* [AVAILABLE DATA]:
□ □ □ □ □

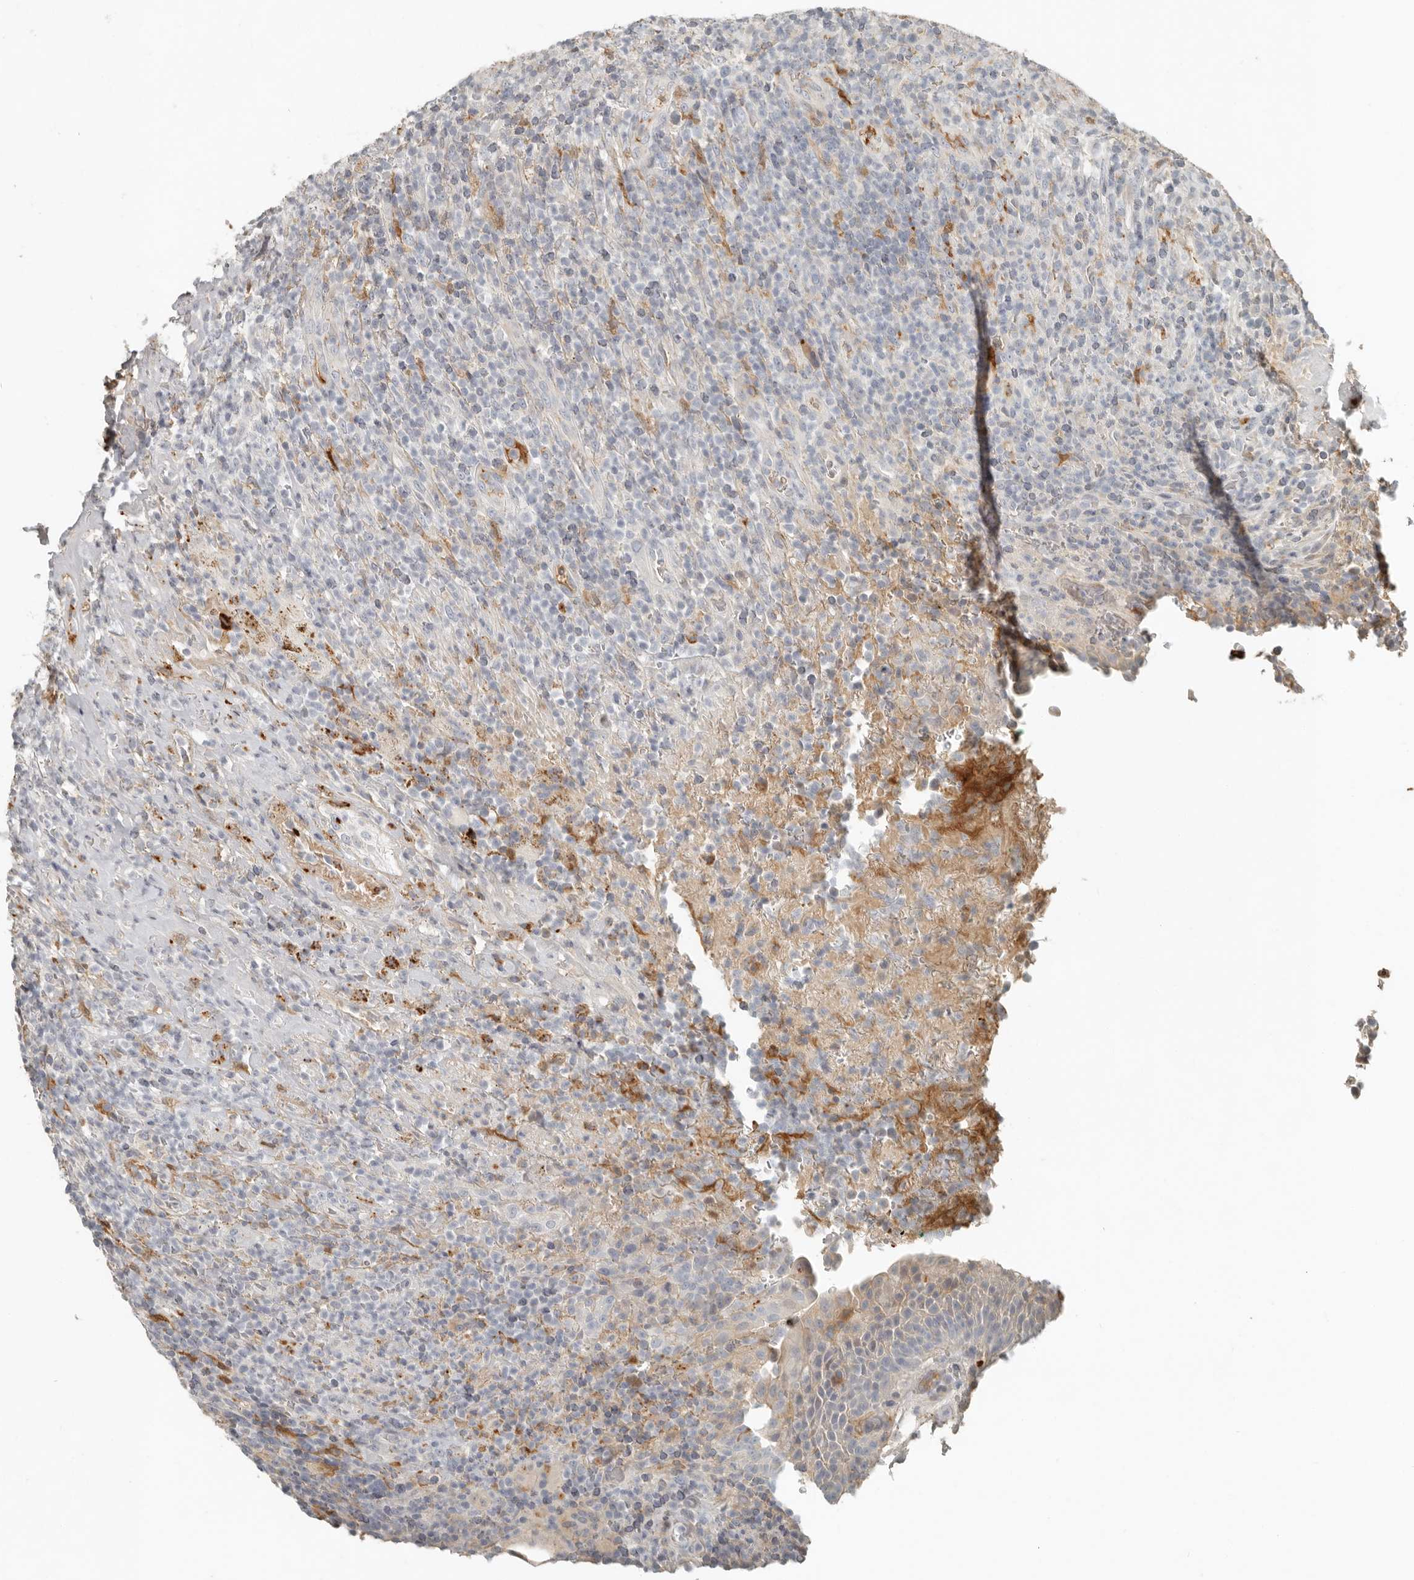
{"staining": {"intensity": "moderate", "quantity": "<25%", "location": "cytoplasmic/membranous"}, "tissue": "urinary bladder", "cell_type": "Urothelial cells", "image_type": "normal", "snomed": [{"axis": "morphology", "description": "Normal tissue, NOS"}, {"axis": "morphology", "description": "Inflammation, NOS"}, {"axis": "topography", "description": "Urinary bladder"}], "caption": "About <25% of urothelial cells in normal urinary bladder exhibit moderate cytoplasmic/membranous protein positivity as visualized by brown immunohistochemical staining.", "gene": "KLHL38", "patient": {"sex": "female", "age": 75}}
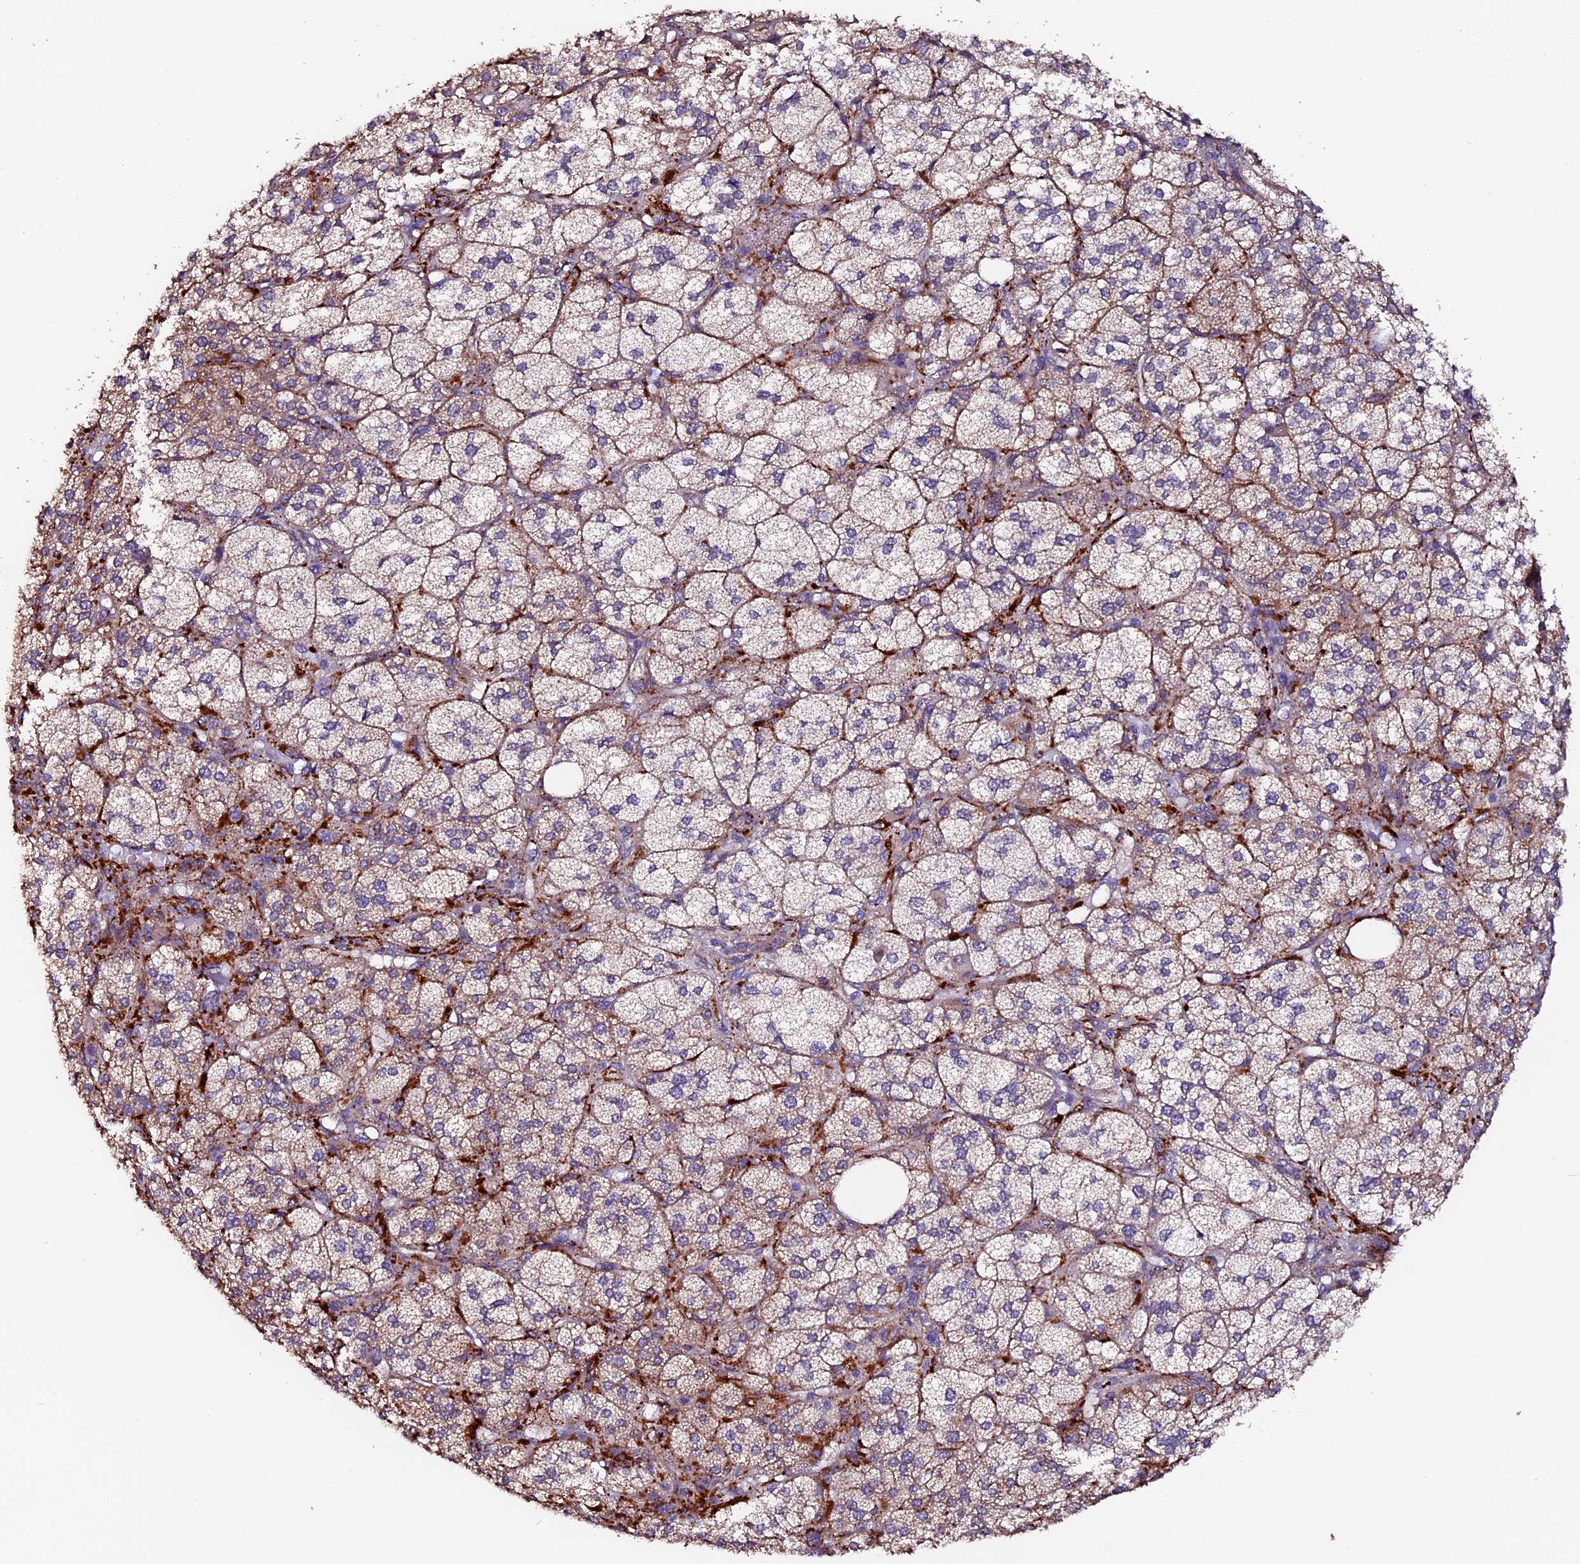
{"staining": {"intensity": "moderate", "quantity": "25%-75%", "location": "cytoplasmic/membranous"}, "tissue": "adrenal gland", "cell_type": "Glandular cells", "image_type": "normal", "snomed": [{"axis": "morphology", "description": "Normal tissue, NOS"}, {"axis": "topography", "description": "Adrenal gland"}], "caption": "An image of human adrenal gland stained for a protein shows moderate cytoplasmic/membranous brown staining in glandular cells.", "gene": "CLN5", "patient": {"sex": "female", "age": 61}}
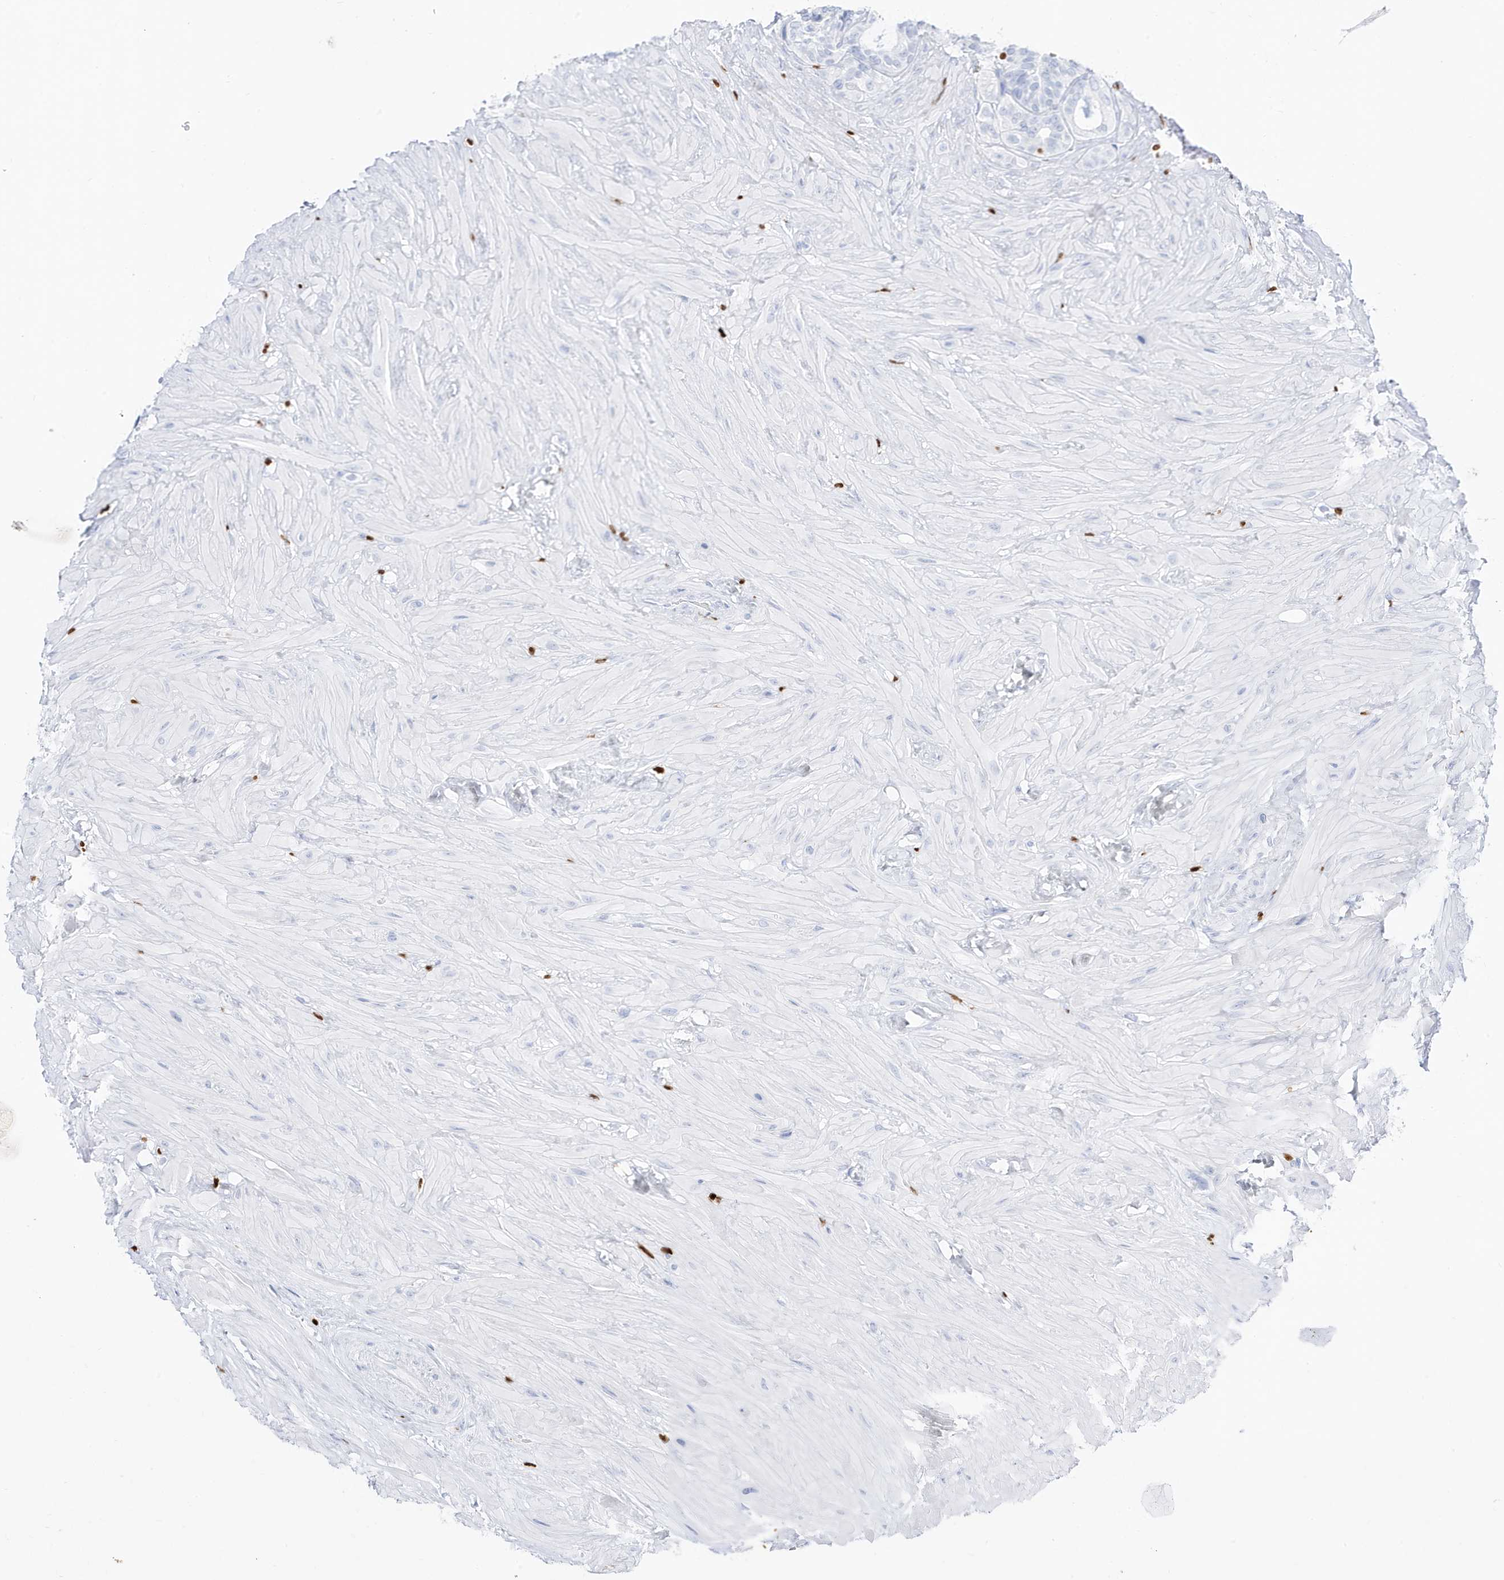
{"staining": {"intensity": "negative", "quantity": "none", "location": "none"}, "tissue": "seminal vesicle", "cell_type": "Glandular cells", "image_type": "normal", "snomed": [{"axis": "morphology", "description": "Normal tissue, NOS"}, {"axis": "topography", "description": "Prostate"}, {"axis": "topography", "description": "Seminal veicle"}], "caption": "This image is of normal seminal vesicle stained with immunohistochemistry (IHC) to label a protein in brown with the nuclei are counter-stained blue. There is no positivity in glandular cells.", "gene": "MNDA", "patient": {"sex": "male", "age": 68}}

□ □ □ □ □

* [WHAT YOU NEED TO DO]:
Could you return the entire listing above verbatim while dropping each picture?

* [RESPONSE]:
{"staining": {"intensity": "moderate", "quantity": "<25%", "location": "cytoplasmic/membranous"}, "tissue": "urinary bladder", "cell_type": "Urothelial cells", "image_type": "normal", "snomed": [{"axis": "morphology", "description": "Normal tissue, NOS"}, {"axis": "morphology", "description": "Inflammation, NOS"}, {"axis": "topography", "description": "Urinary bladder"}], "caption": "About <25% of urothelial cells in normal urinary bladder exhibit moderate cytoplasmic/membranous protein positivity as visualized by brown immunohistochemical staining.", "gene": "KLHL38", "patient": {"sex": "female", "age": 75}}
{"staining": {"intensity": "moderate", "quantity": "25%-75%", "location": "cytoplasmic/membranous"}, "tissue": "adrenal gland", "cell_type": "Glandular cells", "image_type": "normal", "snomed": [{"axis": "morphology", "description": "Normal tissue, NOS"}, {"axis": "topography", "description": "Adrenal gland"}], "caption": "An image of human adrenal gland stained for a protein shows moderate cytoplasmic/membranous brown staining in glandular cells.", "gene": "CLN5", "patient": {"sex": "female", "age": 61}}
{"staining": {"intensity": "negative", "quantity": "none", "location": "none"}, "tissue": "seminal vesicle", "cell_type": "Glandular cells", "image_type": "normal", "snomed": [{"axis": "morphology", "description": "Normal tissue, NOS"}, {"axis": "topography", "description": "Prostate"}, {"axis": "topography", "description": "Seminal veicle"}], "caption": "This image is of normal seminal vesicle stained with immunohistochemistry (IHC) to label a protein in brown with the nuclei are counter-stained blue. There is no positivity in glandular cells.", "gene": "MNDA", "patient": {"sex": "male", "age": 68}}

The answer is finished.